Traffic camera expansion in Seattle back on the table
Lawmakers in Olympia are pushing for an expansion of traffic camera enforcement in Seattle.
Under state law today, cameras can only be used at stoplights, railroad crossings, and in school zones. Lawmakers want to expand camera use, to catch drivers blocking intersections and using transit-only lanes. This legislation came up last year but did not pass out of the Senate. The camera enforcement expansion would also allow cameras mid-block to catch violators, instead of only at intersections.
Bill sponsor Senator Marko Liias told the Senate Transportation Committee this week the cameras could only be used in the downtown Seattle core and north to Lake Union. It would go down as a parking infraction and not a moving violation. The cameras could be put on any roads, including arterial roads. The price, he said, is reasonable.
“Seventy-five dollars a ticket, which is lower than what a police officer could write for these, so there’s not an incentive to replace a police officer doing enforcement with the cameras,” Liias said.

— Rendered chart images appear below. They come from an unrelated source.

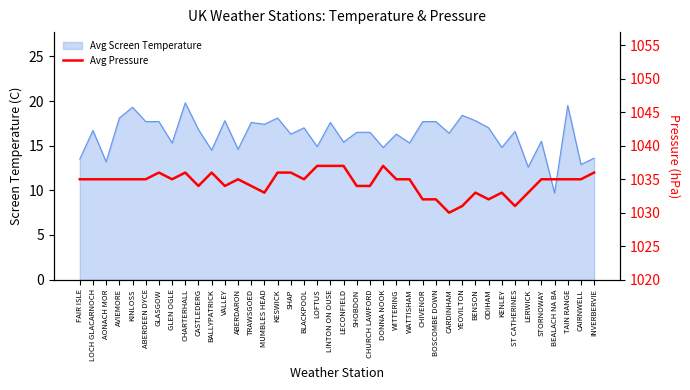

Is it true that the value at BOSCOMBE DOWN is 1032?

True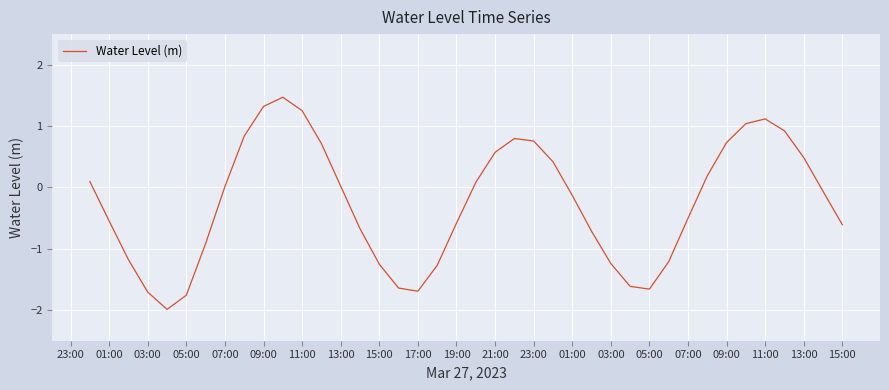

What is the difference between the maximum and minimum values?

3.5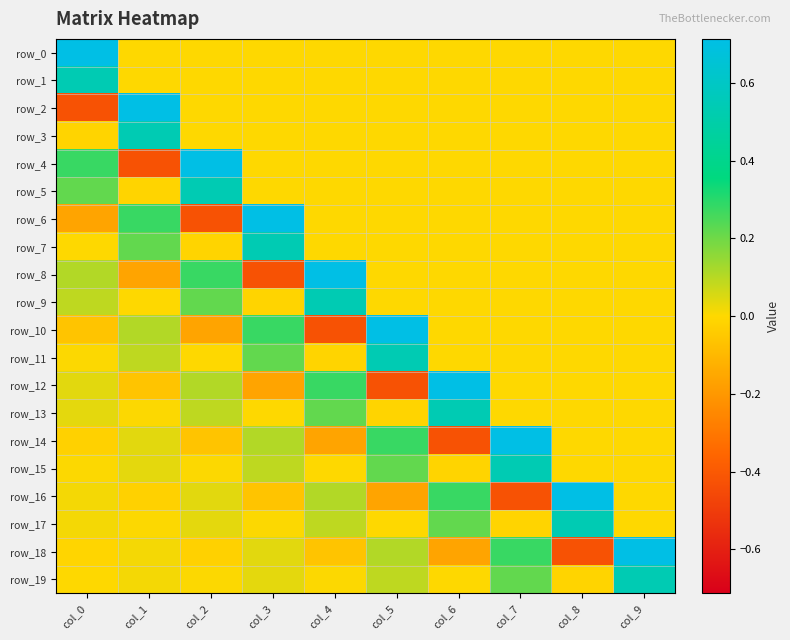

What is the sum of the row_11 values at col_5 and col_1?

0.6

The money generated from these cameras would go to bike and pedestrian safety improvements and ADA improvements.
Sen. Curtis King is not sold on the idea. He doesn’t believe drivers should get tickets just because they get caught in an intersection during heavy traffic. He’s also concerned that this only hits drivers, when pedestrians play a huge role in a lack of movement downtown.
“The walk lights are ‘don’t walk, don’t walk,’ but everybody just keeps on walking,” King said. “What about them? I have to sit through another light and another light because these people don’t obey their part of it as well. It isn’t just the cars.”
Jeff Devere represents the Washington Trucking Association. He doesn’t think this is fair either.
“They (trucks) have to wait to go across the intersection to make sure that there is enough room,” he said. “They don’t move very fast, and we don’t want them to move very fast. If people fill that spot before they get there, and they get a ticket without that context, we don’t think that is right.”
Drivers have complained that transit plays a huge role in blocking the box. In South Lake Union, at almost any time of day, buses are seen blocking multiple lanes at a time. Senator Liias’ staff confirmed that buses would be subject to tickets if they block the box, but may not be ticketed. Seattle Police says they don’t ticket transit drivers for such violations.